*** Provided passage ***

# WII U is ruining 3DS?



## GamerzHell9137 (Sep 28, 2012)

I have a feeling that WII U is gonna ruin the 3DS :/

With all the great games announced for the WII U it seems like Nintendo stopped to support the 3DS.
I was looking on Nintendo youtube channel and seeing WII U this WII U that, all WII U things.

After NSMB2,Prof Layton and Ace Attorney games, it feels like they stop to announce games.(There is Animal Crossing too)

What do you think?
Is 3DS gonna be all right ?


----------



## KingVamp (Sep 28, 2012)

Yes,it's gonna be all right. They have a new console coming out. Didn't worry.


----------



## Clarky (Sep 28, 2012)

bloody drama queens. Yes it will be alright, Nintendo has developed a habbit since the Wii to keep there cards close to there chest and not annouce games until they are almost complete. Besides, they are launching a new home console, what do you advertise more? the estabished format or the new one?


----------



## pokefloote (Sep 28, 2012)

Really, because I've been waiting for Animal Crossing 3DS for years since they announced it.


----------



## weavile001 (Sep 28, 2012)

its going to happen the same thing that happened when the 3ds was out and fucked the ds games


----------



## Snailface (Sep 29, 2012)

Wii ruined ds.
Gamecube ruined gba.
N64 ruined gameboy color.
Snes ruined gameboy.

Those portables seemed to sell fine despite being ruined by their home console counterparts.


----------



## frogboy (Sep 29, 2012)

Of course the 3DS will be ruined, because there were obviously no DS-exclusive games/franchises.


----------



## GamerzHell9137 (Sep 29, 2012)

Snailface said:


> Wii ruined ds.
> Gamecube ruined gba.
> N64 ruined gameboy color.
> Snes ruined gameboy.
> ...



WII didn't ruin DS ._.

DS is a lot more better console then WII in my opinion.


----------



## ComeTurismO (Sep 29, 2012)

I don't really think that'll happen, Nintendo has a lot of plans for the 3DS later on during the time of the Wii-U on sale.


----------



## Skelletonike (Sep 29, 2012)

weavile001 said:


> its going to happen the same thing that happened when the 3ds was out and fucked the ds games


The DS was pretty much set to die with the 3DS's release, the DS had plenty of years of glory, it was only normal they'd stop most of the DS games since it's the successor.
As for the Wii U, they're different platforms, Nintendo has always done well managing their handhelds and home systems at the same time, obv the Wii U is still going to be released, so it'll get more stuff at first.


----------



## yusuo (Sep 29, 2012)

There different markets, ones home console the others portable handheld they're not competing with each other, it is like saying will the iphone market destroy the wii u.


----------



## SickPuppy (Sep 29, 2012)

> At the Tokyo Game Show last week Capcom showed for the first time Monster Hunter 3 Ultimate on Wii U and revealed how it will work in tandem with the Nintendo 3DS version,



This is the opening of a eurogamer news article. Just by reading this I would say that the Wii U is not going to ruin the 3DS, it kind of looks like the two consoles will be working together. I'll bet there will be more releases besides MH3 that work together on both consoles.

*** End of Provided passage ***
*** Information ***

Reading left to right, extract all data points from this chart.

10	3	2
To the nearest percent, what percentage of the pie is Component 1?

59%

*** End of Information ***
*** Information ***

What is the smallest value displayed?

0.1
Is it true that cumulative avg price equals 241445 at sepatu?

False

*** End of Information ***
*** Information ***

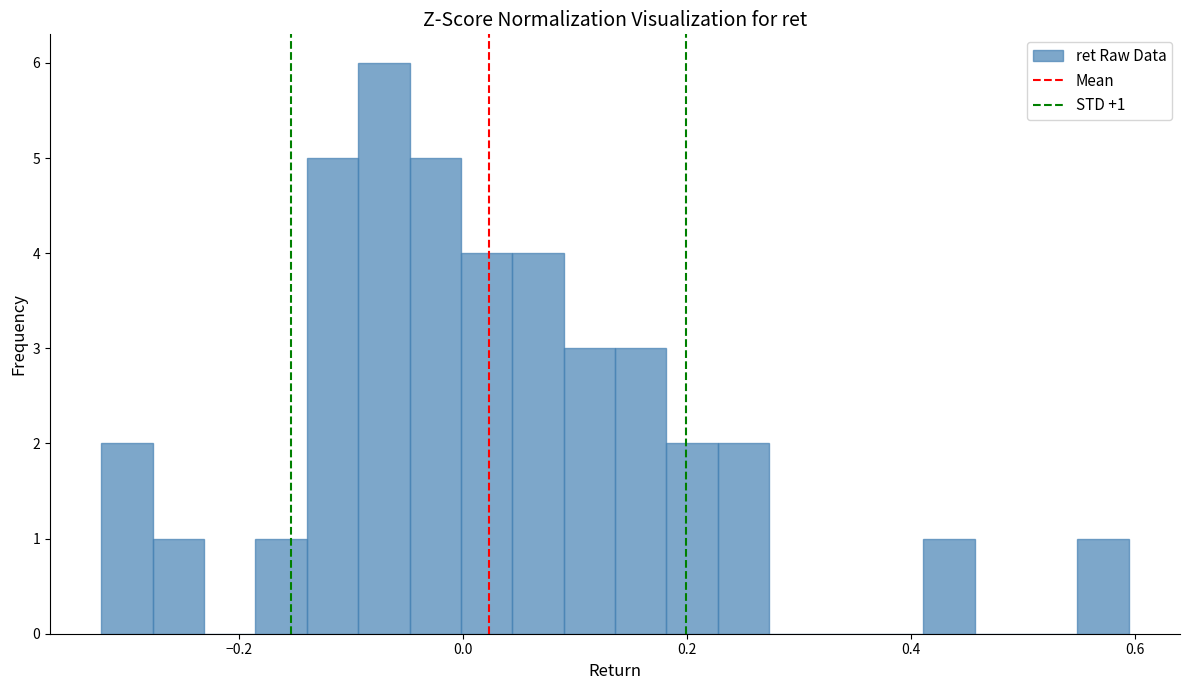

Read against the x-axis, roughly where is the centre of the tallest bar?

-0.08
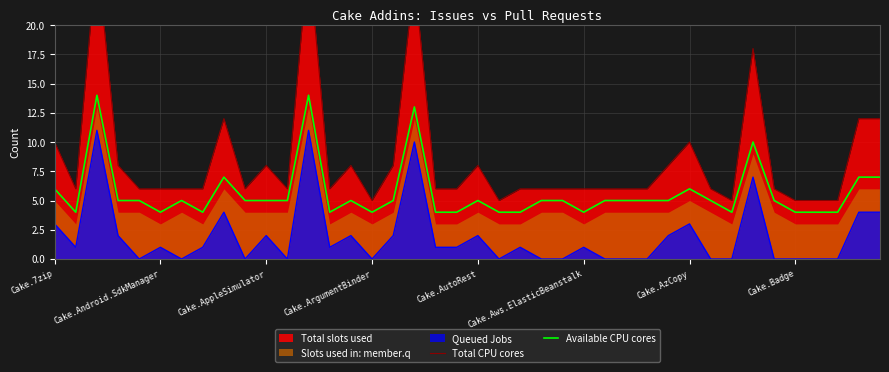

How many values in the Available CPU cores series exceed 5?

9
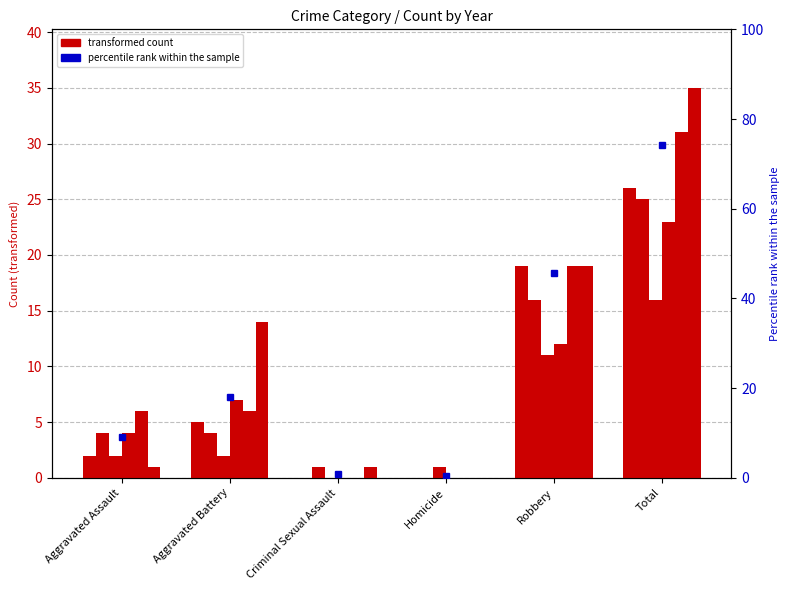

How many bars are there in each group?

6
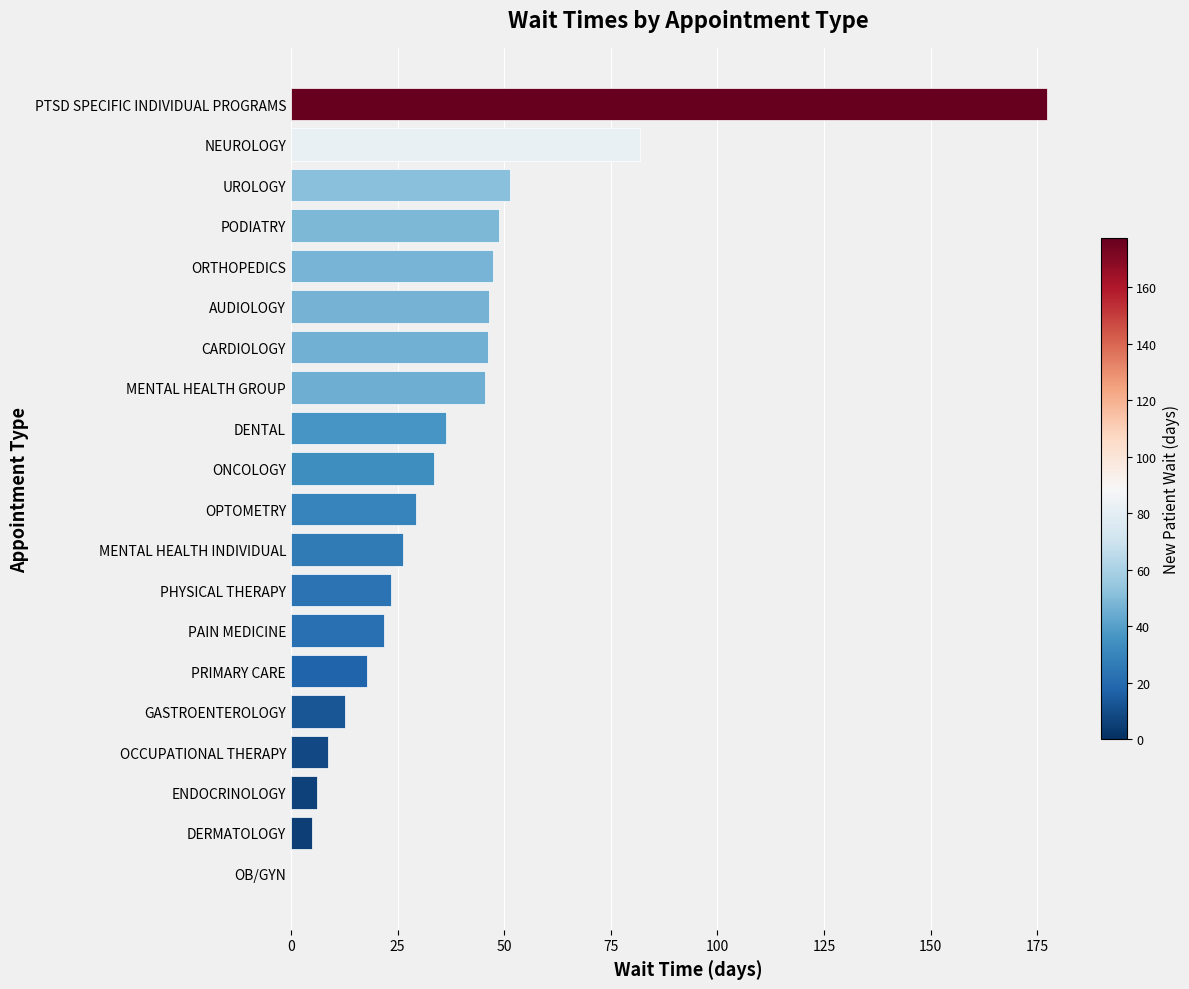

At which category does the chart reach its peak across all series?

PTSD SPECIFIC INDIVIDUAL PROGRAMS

*** End of Information ***

- Job 1 -
Reproduce part of the forum thread about the Wii U and the 3DS, beginning at the words "As for the Wii" and stopping after "stuff at first.".
- Job 2 -
In the forum thread about the Wii U and the 3DS, which game did Capcom show for the first time on Wii U at the Tokyo Game Show, according to the quoted news article?
- Job 3 -
Carry the forum thread about the Wii U and the 3DS forward from its last post.
The material has no connection to the forum thread about the Wii U and the 3DS.

- Answer section 1 -
As for the Wii U, they're different platforms, Nintendo has always done well managing their handhelds and home systems at the same time, obv the Wii U is still going to be released, so it'll get more stuff at first.

- Answer section 2 -
Monster Hunter 3 Ultimate.

- Answer section 3 -
http://www.eurogamer.net/articles/2012-09-25-how-monster-hunter-3-ultimate-wii-u-and-3ds-work-together


----------



## YayMii (Sep 29, 2012)

GamerzHell9137 said:


> Snailface said:
> 
> 
> > Wii ruined ds.
> ...


I don't think you picked up that Snailface was being sarcastic.


----------



## Gahars (Sep 29, 2012)

I think Nintendo is more than capable of supporting a handheld and a home console. People may not be entirely thrilled with that support, but it's not like the 3DS is going to shrivel up and die once the Wii U launches.


----------



## Hells Malice (Sep 29, 2012)

3DS will crash and burn.
Abandon the sinking ship now and swap over to the Vita master race.



why the hell would a home console ruin a handheld. Think for a minute before posting. The WiiU is new...of course they're pushing it harder.


----------



## xwatchmanx (Sep 29, 2012)

I don't see what the worry is. Of course Nintendo is going to focus on their new console at launch. Once the dust settles after the Wii U launch, both systems will start to get a truly great library, you'll see.


----------



## Taleweaver (Sep 29, 2012)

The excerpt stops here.